Smithianism also began to penetrate Russian political culture. Cultural and intellectual life had only begun to flower in that backward and despotic empire in the mid-eighteenth century. The University of Moscow, the first university in Russia, started at the late date of 1755. Enlightenment ideas spread in Russia, and we have seen that Catherine the Great at least flirted briefly with physiocracy. French was the language of the Russian court, and so any ideas prevailing in France, the home of the Enlightenment, had to be taken seriously in Moscow and St Petersburg. In addition, the Scottish version of the eighteenth century Enlightenment was in a sense carried to Russia by the fact that a large number of Scottish professionals – doctors, soldiers, engineers – resided and worked in that country. Scottish Enlightenment books were translated, generally into French, and published in Russia.
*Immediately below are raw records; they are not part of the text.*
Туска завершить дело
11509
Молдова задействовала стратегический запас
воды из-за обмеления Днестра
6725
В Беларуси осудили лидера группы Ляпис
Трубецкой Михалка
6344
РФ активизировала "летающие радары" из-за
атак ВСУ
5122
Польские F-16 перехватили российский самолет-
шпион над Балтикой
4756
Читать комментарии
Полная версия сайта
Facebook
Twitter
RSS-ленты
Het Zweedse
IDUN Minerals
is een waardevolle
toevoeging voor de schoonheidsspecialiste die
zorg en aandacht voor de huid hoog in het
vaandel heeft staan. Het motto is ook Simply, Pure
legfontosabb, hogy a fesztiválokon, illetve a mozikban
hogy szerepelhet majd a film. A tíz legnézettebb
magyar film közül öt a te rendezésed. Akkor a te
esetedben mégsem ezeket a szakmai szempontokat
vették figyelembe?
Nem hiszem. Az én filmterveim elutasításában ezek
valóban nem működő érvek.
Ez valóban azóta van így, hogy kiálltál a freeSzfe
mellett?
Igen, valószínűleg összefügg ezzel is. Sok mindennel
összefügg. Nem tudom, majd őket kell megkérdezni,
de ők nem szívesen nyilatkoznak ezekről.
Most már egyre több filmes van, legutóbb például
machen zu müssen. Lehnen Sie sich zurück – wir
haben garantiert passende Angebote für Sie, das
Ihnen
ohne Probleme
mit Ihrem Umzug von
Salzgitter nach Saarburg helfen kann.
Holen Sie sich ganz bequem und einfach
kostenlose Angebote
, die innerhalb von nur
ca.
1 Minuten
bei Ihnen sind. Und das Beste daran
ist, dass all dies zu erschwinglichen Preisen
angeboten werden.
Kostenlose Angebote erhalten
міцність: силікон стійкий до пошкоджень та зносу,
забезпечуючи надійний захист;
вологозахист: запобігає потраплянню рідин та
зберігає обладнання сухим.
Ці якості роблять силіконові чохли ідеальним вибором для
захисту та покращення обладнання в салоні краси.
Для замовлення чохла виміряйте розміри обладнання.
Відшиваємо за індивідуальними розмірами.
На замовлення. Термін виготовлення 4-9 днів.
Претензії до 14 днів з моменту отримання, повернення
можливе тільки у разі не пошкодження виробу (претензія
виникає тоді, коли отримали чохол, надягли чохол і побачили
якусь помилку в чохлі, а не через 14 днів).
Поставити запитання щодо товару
In the 1760s, it was the custom of Empress Elizabeth of Russia, the daughter of Peter the Great, to select outstanding students to finish their studies abroad. As a result, the empress made the fateful choice of sending to Scotland in 1761 two men who would be particularly instrumental in spreading Smithian ideas to Russia. The more important of the two was Semyon Efimovich Desnitsky, son of a Ukrainian petty bourgeois, and his lifelong friend and classmate at university, Ivan Andreyevich Tretyakov (1735–76), son of an army officer. The two studied at Glasgow University for six years, studying eagerly under Adam Smith until the latter left his chair at Glasgow in 1764. At Glasgow, Desnitsky and Tretyakov heard Smith's Wealth of Nations lectures, and also studied under Smith's colleague and former student John Millar. When the two Russian students were in financial difficulty, Adam Smith lent them money to tide them over. The two Russians returned to Moscow in 1768, imbued with Smithian doctrine, and promptly became the first Russian professors of law at Moscow University. In Moscow, the young Smithians ran into strong faculty hostility. The majority of professors at Moscow University had been German, and the Germans strongly opposed the successful drive by the younger Russians to teach in Russian rather than Latin, and even more were the Germans hostile to the two Smithians’ liberal, reformist and anti-clerical views.
Desnitsky and Tretyakov each published a Smithian book in their first year back in Russia. Both books were largely verbatim transcriptions of Smith's lectures, with Desnitsky ghost-writing Tretyakov's volume. Of the two from that point on, Tretyakov was more the faithful Smithian, Desnitsky more the independent thinker. Both men were dominant in the political and law faculty at Moscow University, with Desnitsky becoming known as the outstanding Russian social and political theorist of the second half of the eighteenth century, as well as ‘the father of Russian jurisprudence’. Desnitsky also translated the great Blackstone into Russian.
Empress Catherine the Great became interested in the latest intellectual craze, the Scottish Enlightenment and, on Desnitsky's return from Russia, commissioned him to write a Smithian reform plan for Russia, a massive volume – the Predstavlenie – which he finished and sent to Catherine in 1768. Its basic thrust was that of moderate political reform; Desnitsky proposed a system of two-house representation, along with independent, life-appointed judges, serving as checks and balances on the executive and legislature. Catherine the Great read the Predstavlenie, and incorporated politically trivial suggestions into her famous 1768 reform decree, the Nakaz, which was translated into English, French and German.
The Predstavlenie itself, however, was far too radical to see the light of day, and it remained unpublished until the revolutionary year of 1905, when it inspired liberal reformers and was reprinted twice in rapid succession.
The influence of Smithianism in Russia was redoubled by the fact that Princess Ekaterina Dashkova resided in Scotland in the late 1770s, while her son studied at Edinburgh University. Dashkova wrote proudly of her close friendship with such ‘immortals’ as Adam Smith, the Rev. William Robertson, Adam Ferguson, and Hugh Blair.
But despite their eminence, the hostility of the Russian state and Church, seconded by most of the Moscow faculty, to the two jurists’ liberal views got them ousted from their university posts. Each was forcibly retired from the university, Tretyakov in 1773, and Desnitsky in 1787, and each died early a few years after their ouster.
Picking up the Smithian torch for the next Russian generation was a German Smithian usually considered a Russian by historians. He was the Baltic German nobleman Heinrich Friedrich Freiherr von Storch (1766–1835). Born in Riga and educated at Jena and Heidelberg, Storch spent his life high up in the Russian civil service, becoming a professor at the Imperial Cadet Corps at St Petersburg, and educating the future Czar Nicholas I and his younger brother in Smithian political economy. Helping to bring Smithianism to Russia, von Storch wrote, in German, a nine-volume historical and statistical work on Russia at the end of the eighteenth century (1797–1803), and later wrote a treatise on economics in French, Cours d'économie politique (1815). The book was published in St Petersburg for the education of the future czar. A moderate Smithian, von Storch sensibly rejected the idea that some labour was ‘unproductive’, and dabbled in a form of pre-Keynesian income analysis in his last work in 1824.